Saudi Arabian Oil Co (Aramco) shares yesterday began trading for the first time, gaining 10 percent in the first moments on the market and pushing its capital to US$1.88 trillion, making it the most valuable listed company in the world.
The state-owned oil giant started trading on the Saudi Tadawul after a mammoth US$25.6 billion initial public offering that set the record as the biggest ever in history and beat Chinese tech firm Alibaba Group Holding Ltd’s (阿里巴巴) US$25 billion listing in 2014.
Trading of Aramco shares began at 10:30am in Riyadh.
Photo: Reuters
The company had announced a sale of 1.5 percent of its shares at 32 Saudi riyals a share.
At a pretrading auction earlier in the morning, Aramco’s shares reached their 10 percent cap at 35.2 riyals a share, according to Saudi state TV.
This made Aramco more valuable than the top five oil companies — Exxon Mobil Corp, Total SA, Royal Dutch Shell PLC, Chevron Corp and BP PLC — combined.

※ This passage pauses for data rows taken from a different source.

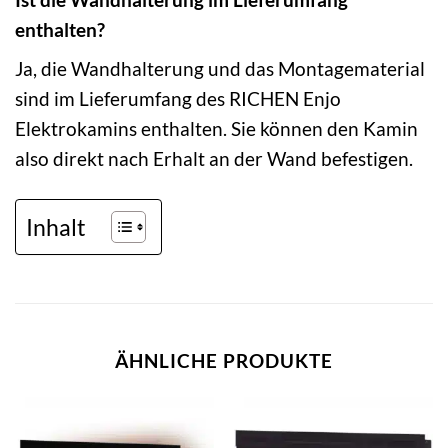
enthalten?
Ja, die Wandhalterung und das Montagematerial
sind im Lieferumfang des RICHEN Enjo
Elektrokamins enthalten. Sie können den Kamin
also direkt nach Erhalt an der Wand befestigen.
Inhalt
ÄHNLICHE PRODUKTE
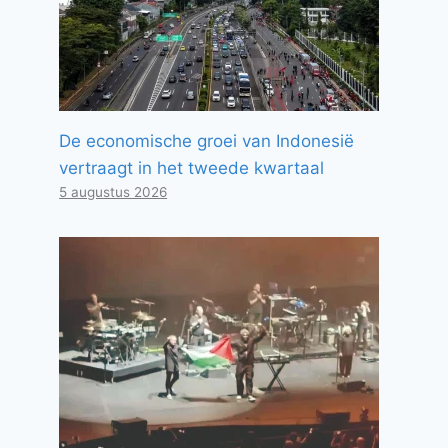
De economische groei van Indonesië
vertraagt ​​in het tweede kwartaal
5 augustus 2026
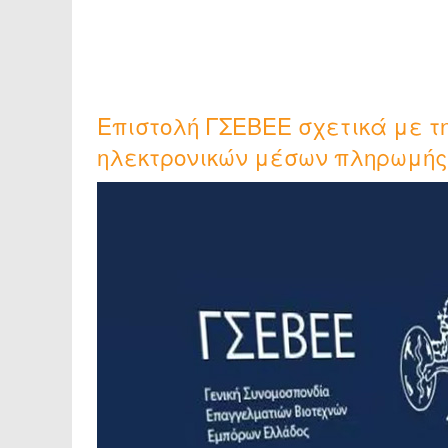
Επιστολή ΓΣΕΒΕΕ σχετικά με τ
ηλεκτρονικών μέσων πληρωμής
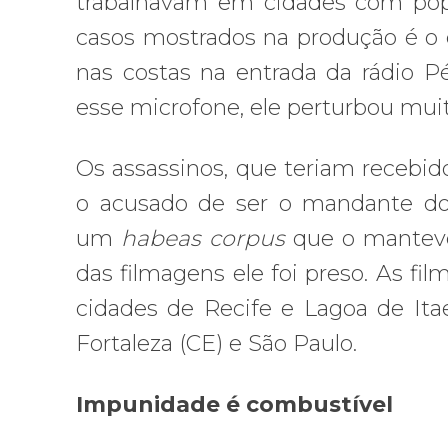
trabalhavam em cidades com pop
casos mostrados na produção é o d
nas costas na entrada da rádio P
esse microfone, ele perturbou muita 
Os assassinos, que teriam recebid
o acusado de ser o mandante do 
um
habeas corpus
que o manteve
das filmagens ele foi preso. As fi
cidades de Recife e Lagoa de It
Fortaleza (CE) e São Paulo.
Impunidade é combustível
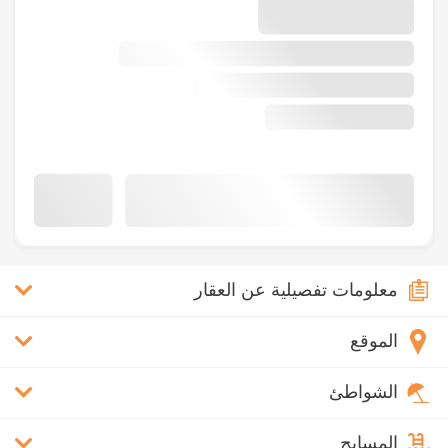
معلومات تفصيلية عن العقار
الموقع
الشواطئ
المسابح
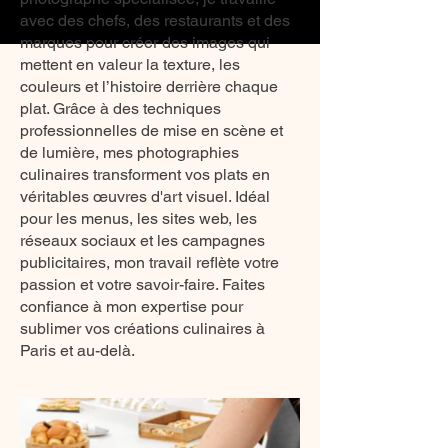
avec des chefs, des restaurants et des
marques pour créer des images qui
mettent en valeur la texture, les
couleurs et l’histoire derrière chaque
plat. Grâce à des techniques
professionnelles de mise en scène et
de lumière, mes photographies
culinaires transforment vos plats en
véritables œuvres d'art visuel. Idéal
pour les menus, les sites web, les
réseaux sociaux et les campagnes
publicitaires, mon travail reflète votre
passion et votre savoir-faire. Faites
confiance à mon expertise pour
sublimer vos créations culinaires à
Paris et au-delà.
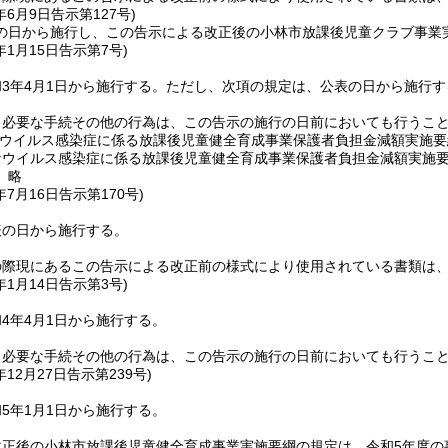
年6月9日
告示第127号)
の日から施行し、この告示による改正後の小林市放課後児童クラブ事業実
年1月15日
告示第7号)
3年4月1日から施行する。
ただし、次項の規定は、公表の日から施行す
し必要な手続その他の行為は、この告示の施行の日前においても行うこ
ナウイルス感染症に係る放課後児童健全育成事業保護者負担金減額実施要
ナウイルス感染症に係る放課後児童健全育成事業保護者負担金減額実施
〕略
年7月16日
告示第170号)
表の日から施行する。
の際現にあるこの告示による改正前の様式により使用されている書類は
年1月14日
告示第3号)
4年4月1日から施行する。
し必要な手続その他の行為は、この告示の施行の日前においても行うこ
年12月27日
告示第239号)
5年1月1日から施行する。
改正後の小林市放課後児童健全育成事業実施要綱の規定は、令和5年度の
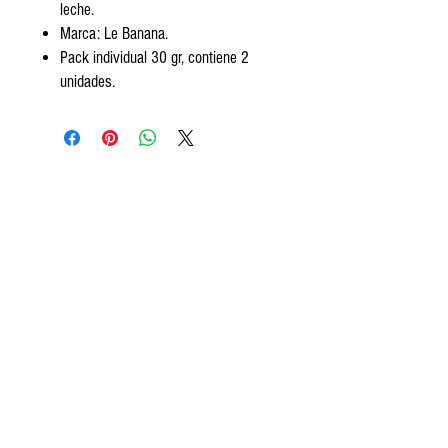
leche.
Marca: Le Banana.
Pack individual 30 gr, contiene 2
unidades.
Encontranos
Av. Segundo Fernandez 99, San Isidro.
Tel:
+5411 3813 4280
contact@frozeneats.com
Horarios
Lunes a sábados de 10 a 19:30
hs.
Ayuda
¿Cómo comprar?
Medios de pago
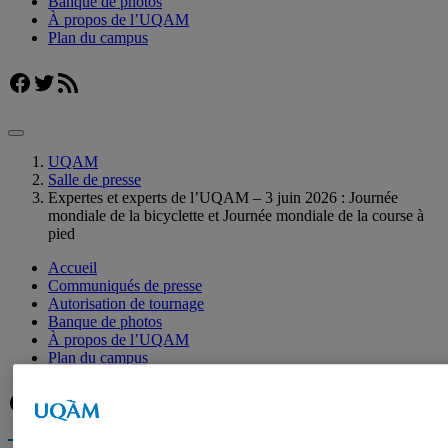
Banque de photos
À propos de l’UQAM
Plan du campus
Facebook
Twitter
Flux RSS
UQAM
Salle de presse
Expertes et experts de l’UQAM – 3 juin 2026 : Journée
mondiale de la bicyclette et Journée mondiale de la course à
pied
Accueil
Communiqués de presse
Autorisation de tournage
Banque de photos
À propos de l’UQAM
Plan du campus
Facebook
Twitter
Flux RSS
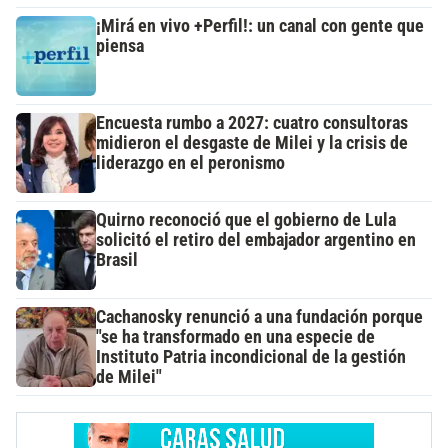
¡Mirá en vivo +Perfil!: un canal con gente que
piensa
Encuesta rumbo a 2027: cuatro consultoras
midieron el desgaste de Milei y la crisis de
liderazgo en el peronismo
Quirno reconoció que el gobierno de Lula
solicitó el retiro del embajador argentino en
Brasil
Cachanosky renunció a una fundación porque
"se ha transformado en una especie de
Instituto Patria incondicional de la gestión
de Milei"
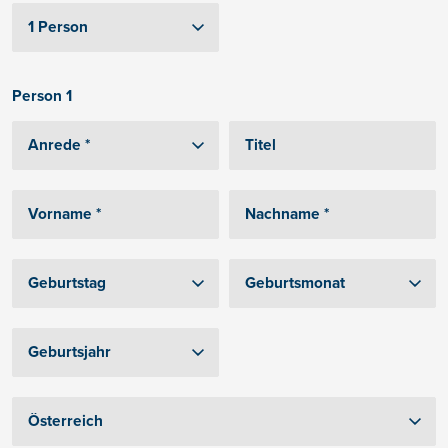
Person 1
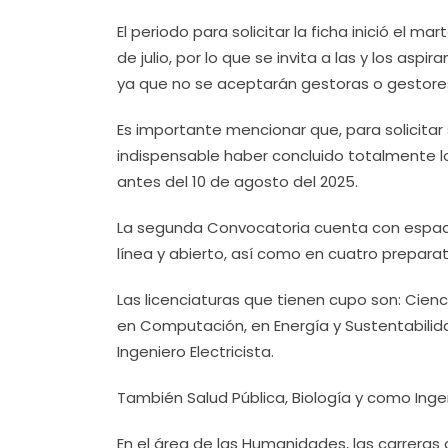
El periodo para solicitar la ficha inició el ma
de julio, por lo que se invita a las y los as
ya que no se aceptarán gestoras o gestore
Es importante mencionar que, para solicitar 
indispensable haber concluido totalmente l
antes del 10 de agosto del 2025.
La segunda Convocatoria cuenta con espac
línea y abierto, así como en cuatro preparato
Las licenciaturas que tienen cupo son: Cienci
en Computación, en Energía y Sustentabilid
Ingeniero Electricista.
También Salud Pública, Biología y como Inge
En el área de las Humanidades, las carreras c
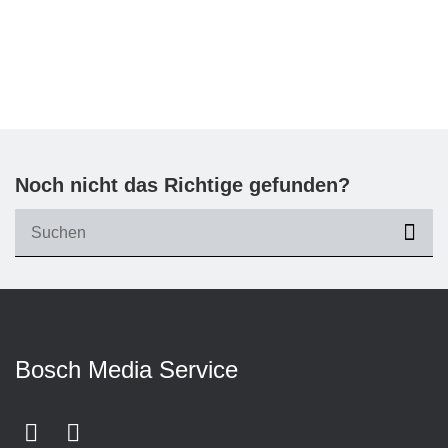
Noch nicht das Richtige gefunden?
suc
Bosch Media Service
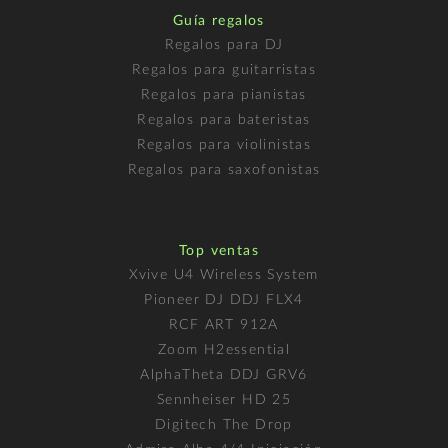
Guía regalos
Regalos para DJ
Regalos para guitarristas
Regalos para pianistas
Regalos para bateristas
Regalos para violinistas
Regalos para saxofonistas
Top ventas
Xvive U4 Wireless System
Pioneer DJ DDJ FLX4
RCF ART 912A
Zoom H2essential
AlphaTheta DDJ GRV6
Sennheiser HD 25
Digitech The Drop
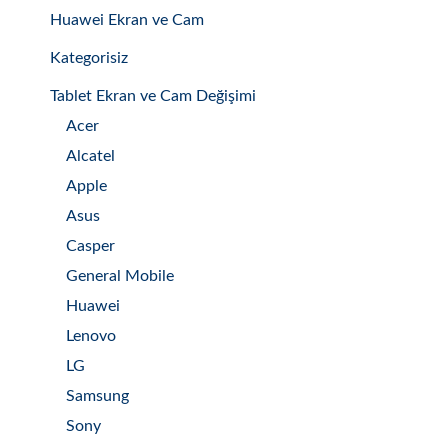
Huawei Ekran ve Cam
Kategorisiz
Tablet Ekran ve Cam Değişimi
Acer
Alcatel
Apple
Asus
Casper
General Mobile
Huawei
Lenovo
LG
Samsung
Sony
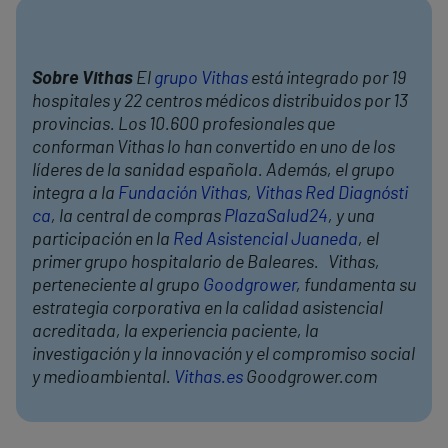
Sobre Vithas
El
grupo Vithas
está integrado por 19
hospitales y 22 centros médicos distribuidos por 13
provincias. Los 10.600 profesionales que
conforman Vithas lo han convertido en uno de los
líderes de la sanidad española. Además, el grupo
integra a la
Fundación Vithas
,
Vithas Red Diagnósti
ca
, la central de compras
PlazaSalud24
, y una
participación en la
Red Asistencial Juaneda
, el
primer grupo hospitalario de Baleares. Vithas,
perteneciente al grupo
Goodgrower
, fundamenta su
estrategia corporativa en la calidad asistencial
acreditada, la experiencia paciente, la
investigación y la innovación y el compromiso social
y medioambiental.
Vithas.es
Goodgrower.com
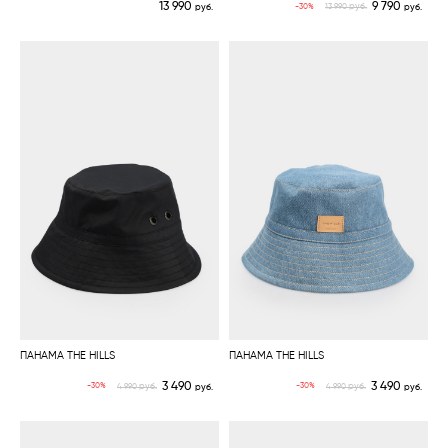
13 990
9 790
руб.
-30%
руб.
13 990
руб.
ПАНАМА THE HILLS
ПАНАМА THE HILLS
3 490
3 490
руб.
руб.
-30%
-30%
4 990
руб.
4 990
руб.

Aramco is selling 0.5 percent of its shares to individual investors — most of whom are Saudi Arabian — and 1 percent to institutional investors, most of which are based in Saudi Arabia or the Gulf.
The company has exclusive rights to produce and sell the kingdom’s energy reserves. It was founded in 1933 with the US’ Standard Oil Co, and became fully owned by Saudi Arabia by 1980.
Saudi Crown Prince Mohammed bin Salman plans to use the money raised from the sale of a sliver of the kingdom’s crown jewel to diversify the economy and fund major national projects that create jobs for young people entering the workforce.